How many Nobel Prizes have system admins won for any cutting edge work in anything again?
And how many computer languages have they written?

[KwasiOwusu]

"University professors are experts at everything, huh?"

Umm.. I don't think anyone here said that.
I specifically kept referring to that creep Ward Churchill, pointing out that I thought very little of that vermin.

[JamminJAY]

Windows Web server is more secure than a similarly set-up Linux server

Oh my, why would you install the MS "welcome abord" security patch on a Linux Box?

Jammer

[Bush2000]

Here's another novel suggestion. Try reading up on where Dr. Richard Ford's grant money comes from.

No need. He's a Linux supporter.

[Knitebane]

No need. He's a Linux supporter.

He's a self-styled "Linux supporter" that takes tons of grant money from Microsoft.

More Microsoft astroturfing.

[Knitebane]

Lots of them actually, as the open source fanatics keep screaming to us about how this or that Linux admin didn't really know what he was doing, anytime there is a security breach in Linux.

Of course, this "Linux admin" probably knew exactly what he was doing.

He was doing what was necessary to keep that grant money coming in from Microsoft.

[Bush2000]

Dr. Richard Ford (the Linux "expert" in the "study") takes large amounts of grant money from a certain software company that is located in Redmond, WA.

Whoa, troll. Hold it right there. Where's your proof that Dr. Richard Ford takes grant money specifically from Microsoft?

[Bush2000]

He's a self-styled "Linux supporter" that takes tons of grant money from Microsoft. More Microsoft astroturfing.

Shut yer trap and prove it, Medieval Wedding Boy...

[Bush2000]

He was doing what was necessary to keep that grant money coming in from Microsoft.

Keep beating the same old tired drum, I'll keep demanding proof.

[HolgerDansk]

There are some real Sys Admins posting on FR. They have interesting things to say if you listen. Just the same, there are lots or really interesting folks of all stripes around here.

As one of the few (and proud) folks out there with more than 17 years of network security experience, I find the notion of "Windows Security" to be oxymoronic, and laughable at best. A few years back, I was asked to build a "hardware security device" for our first (management mandated) Windows server, when placed on the same "red zone" as our mainline Unix boxes. The "device" was little more than a coaxial cable relay, controlled by a more trusted piece of software. Of course, Linux is only slightly better, but then Linux isn't the only (or even best) open source Unix out there.

As for Microsoft's "innovation" and "support" of open standards, most research-grade CS folks have quite the opposite opinion -- that Microsoft stifles innovation through it's copy-and-sue-us practices (which kills most VC funding for software startups) as well as the "embrace-extend-kill" strategy which has worked well for them in the Browser Wars as well as OS/2 and the killing of Java thin clients.
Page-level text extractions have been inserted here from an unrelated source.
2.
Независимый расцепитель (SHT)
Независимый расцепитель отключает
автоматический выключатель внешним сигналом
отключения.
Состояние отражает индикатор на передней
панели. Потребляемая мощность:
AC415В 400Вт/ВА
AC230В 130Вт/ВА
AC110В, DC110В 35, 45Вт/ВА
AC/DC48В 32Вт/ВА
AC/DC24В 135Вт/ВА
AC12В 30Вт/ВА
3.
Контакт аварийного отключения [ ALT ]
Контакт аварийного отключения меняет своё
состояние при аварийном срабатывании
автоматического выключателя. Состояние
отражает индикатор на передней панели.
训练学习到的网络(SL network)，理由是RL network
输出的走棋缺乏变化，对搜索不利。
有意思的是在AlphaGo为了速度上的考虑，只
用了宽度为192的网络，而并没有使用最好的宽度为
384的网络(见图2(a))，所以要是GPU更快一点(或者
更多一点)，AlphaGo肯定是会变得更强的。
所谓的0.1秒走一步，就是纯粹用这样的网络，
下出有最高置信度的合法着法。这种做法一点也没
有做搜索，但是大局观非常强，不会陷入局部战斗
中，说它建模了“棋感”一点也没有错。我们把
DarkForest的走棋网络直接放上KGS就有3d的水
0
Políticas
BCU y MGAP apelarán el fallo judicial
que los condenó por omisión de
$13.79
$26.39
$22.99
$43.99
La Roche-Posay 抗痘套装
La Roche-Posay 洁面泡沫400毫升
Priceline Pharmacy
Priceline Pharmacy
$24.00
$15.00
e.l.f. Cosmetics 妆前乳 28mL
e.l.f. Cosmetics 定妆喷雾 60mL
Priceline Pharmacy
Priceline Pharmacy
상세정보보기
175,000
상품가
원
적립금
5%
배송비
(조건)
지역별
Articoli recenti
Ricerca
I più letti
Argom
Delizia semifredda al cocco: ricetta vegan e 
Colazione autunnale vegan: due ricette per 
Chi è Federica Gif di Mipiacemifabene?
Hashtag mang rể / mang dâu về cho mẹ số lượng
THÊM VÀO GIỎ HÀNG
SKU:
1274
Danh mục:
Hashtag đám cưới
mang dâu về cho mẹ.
It pains me that, in spite of this, they are more or less a US company, and the US economy does get some short-term benefit from their dominance of the software industry. But already, Microsoft is moving their "research" and development jobs from the West Coast to India, and with Bill going gaga over China, you can bet they'll be employing more people there soon.

[KwasiOwusu]

"I was getting at all of those illegal copies are soon to be frozen out of updates thus making the security situation worse.
Microsoft knows this.. and have thus avoided really cracking down on this practice except to push a point."

Its fun to watch your convoluted logic, and even greater fun to watch you tie yourself up in knots.

Microsoft is not freezing anyone out of security updates.

Read this :

"Microsoft will continue to allow all people to get Windows updates by turning on the Automatic Update feature within Windows. By doing so, Microsoft hopes it has struck a balance between promoting security and ensuring that people buy genuine versions of Windows. "

http://news.com.com/Microsoft+Legit+Windows+or+no+updates/2100-1016_3-5550205.html

All you gotta do is turn on the Automatic Update feature within Windows, something that is very easy to do.